From an experimental viewpoint, our disagreement is even more important because the lessons learned from this clinical application are very important. Because of the concise nature of the chosen article format, we did not report in detail the molecular biologic fate of the patch. However, we did observe ciliar activity as soon as day 3 after implantation, a time frame that is shorter than that reported by other investigators studying autologous pericardial patch tracheoplasty. The objection that one would expect a partial or even entire fibrous scar formation at the patch implantation site is countered with the in vitro observation that the engineered patch underwent a profound tissue remodeling process resulting in a fibromuscular tissue formed by 80% muscle cells and 20% fibroblasts.
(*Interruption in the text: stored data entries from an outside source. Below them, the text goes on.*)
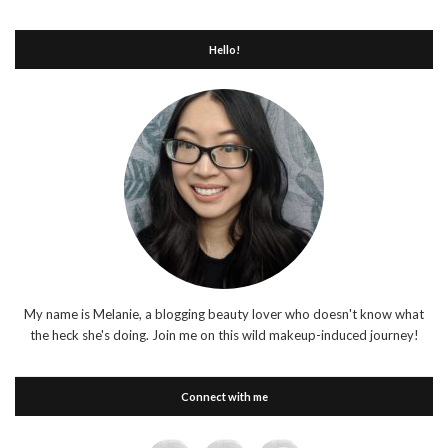
Hello!
My name is Melanie, a blogging beauty lover who doesn't know what
the heck she's doing. Join me on this wild makeup-induced journey!
Connect with me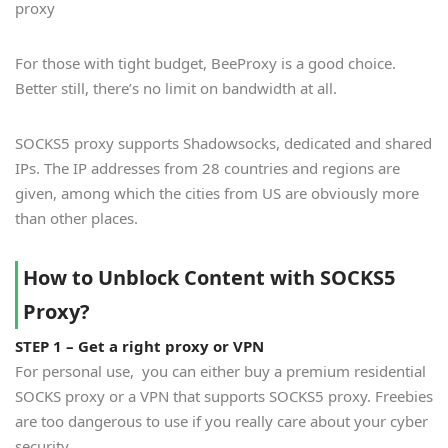
proxy
For those with tight budget, BeeProxy is a good choice.
Better still, there’s no limit on bandwidth at all.
SOCKS5 proxy supports Shadowsocks, dedicated and shared
IPs. The IP addresses from 28 countries and regions are
given, among which the cities from US are obviously more
than other places.
How to Unblock Content with SOCKS5
Proxy?
STEP 1 – Get a right proxy or VPN
For personal use, you can either buy a premium residential
SOCKS proxy or a VPN that supports SOCKS5 proxy. Freebies
are too dangerous to use if you really care about your cyber
security.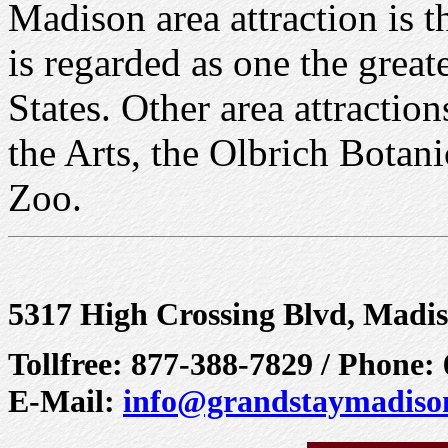
Madison area attraction is 
is regarded as one the great
States. Other area attractio
the Arts, the Olbrich Botan
Zoo.
5317 High Crossing Blvd, Madi
Tollfree: 877-388-7829 / Phone:
E-Mail:
info@grandstaymadiso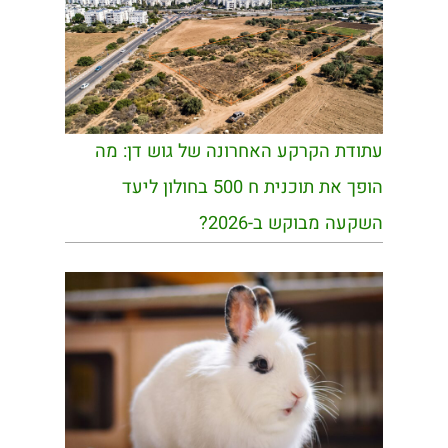
עתודת הקרקע האחרונה של גוש דן: מה
הופך את תוכנית ח 500 בחולון ליעד
השקעה מבוקש ב-2026?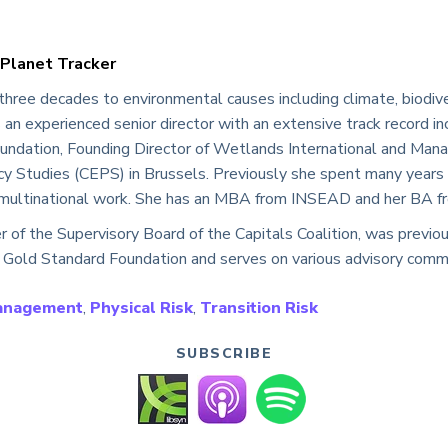
 Planet Tracker
three decades to environmental causes including climate, biodive
an experienced senior director with an extensive track record inc
ndation, Founding Director of Wetlands International and Manag
cy Studies (CEPS) in Brussels. Previously she spent many years i
n multinational work. She has an MBA from INSEAD and her BA fr
r of the Supervisory Board of the Capitals Coalition, was previ
 Gold Standard Foundation and serves on various advisory comm
Management
,
Physical Risk
,
Transition Risk
SUBSCRIBE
Because this composition cannot be explained by simple cicatrization, one may suppose that the engineered patch itself and not the transposed omentum was the mesenchymal support of the entire architecture. The late protein, biochemical, and human genetic findings of the engineered airway tissue are currently under review elsewhere and therefore cannot be elucidated here in detail.
I hope that our ongoing experimental tracheal research will at some point overcome some of the clinical barriers of this beautiful organ. I am very grateful to Dr Grillo for his open and very pertinent scientific difference of opinion.